Preschool, kindergarten, and some older classes have a variety of props and dress up clothes available to encourage acting out roles and ideas to enhance learning about the world around them. Young students often like to create plots or ask a teacher to tell a story they can act out or watch, as the spirit strikes them. They may also practice a play based on a beloved literature book and perform it for other classes or their special big friends in the school. Older students may act out scenes from literature or history as a way of helping learning become truly assimilated. Or perhaps one will hear older students speaking Elizabethan English throughout the day as they become inspired by their studies. Students throughout the school attend drama performances in the community.
A highlight of Londonderry dramatic offerings are the class plays and the Annual All-School Musical. Prior to Thanksgiving break, preschool and kindergarten classes each select, plan, and act out a play or song on stage for the school and parent audience. These young students help select what roles they want for their play of choice, may write lines, and often create all aspects of their costumes and scenery, as well. Older students write their own plays or model them on favorite literature to perform on a monthly basis by class. They also create all costuming and scenery for their performances.

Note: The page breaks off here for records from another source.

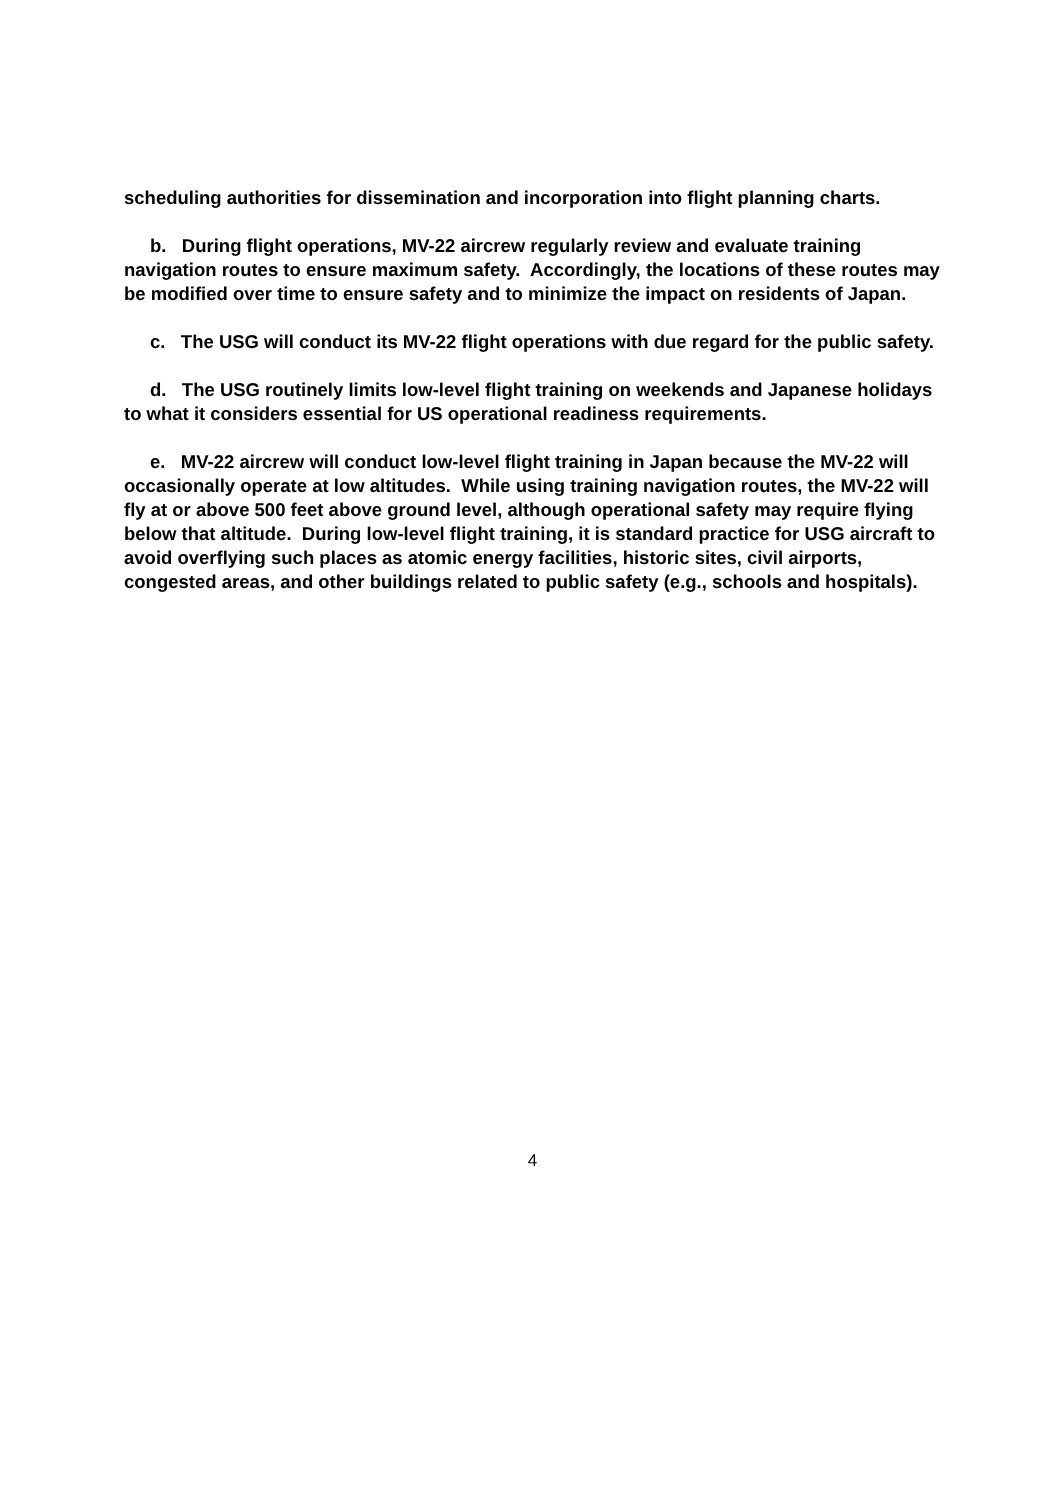scheduling authorities for dissemination and incorporation into flight planning charts.
b. During flight operations, MV-22 aircrew regularly review and evaluate training navigation routes to ensure maximum safety. Accordingly, the locations of these routes may be modified over time to ensure safety and to minimize the impact on residents of Japan.
c. The USG will conduct its MV-22 flight operations with due regard for the public safety.
d. The USG routinely limits low-level flight training on weekends and Japanese holidays to what it considers essential for US operational readiness requirements.
e. MV-22 aircrew will conduct low-level flight training in Japan because the MV-22 will occasionally operate at low altitudes. While using training navigation routes, the MV-22 will fly at or above 500 feet above ground level, although operational safety may require flying below that altitude. During low-level flight training, it is standard practice for USG aircraft to avoid overflying such places as atomic energy facilities, historic sites, civil airports, congested areas, and other buildings related to public safety (e.g., schools and hospitals).
4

The All-School Musical features all of Londonderry's 185 students in one performance! Sandy Westerman and parent and teacher volunteers help produce this incredible, original spectacular on a yearly basis. Preschool and kindergaren classes perform on-stage as a group, with their "number" as part of the plot of the whole play. First grade and up perform as cast, chorus, stage managers, announcers, lighting and stage crew, etc. to pull off this annual event. The students help write lines for the play, choreograph routines, create scenery in special art classes, create costumes, and practice, practice, practice throughout the year in preparation. In recent years, the play has been performed on-stage at Harrisburg's new Whitaker Center for Science and the Arts.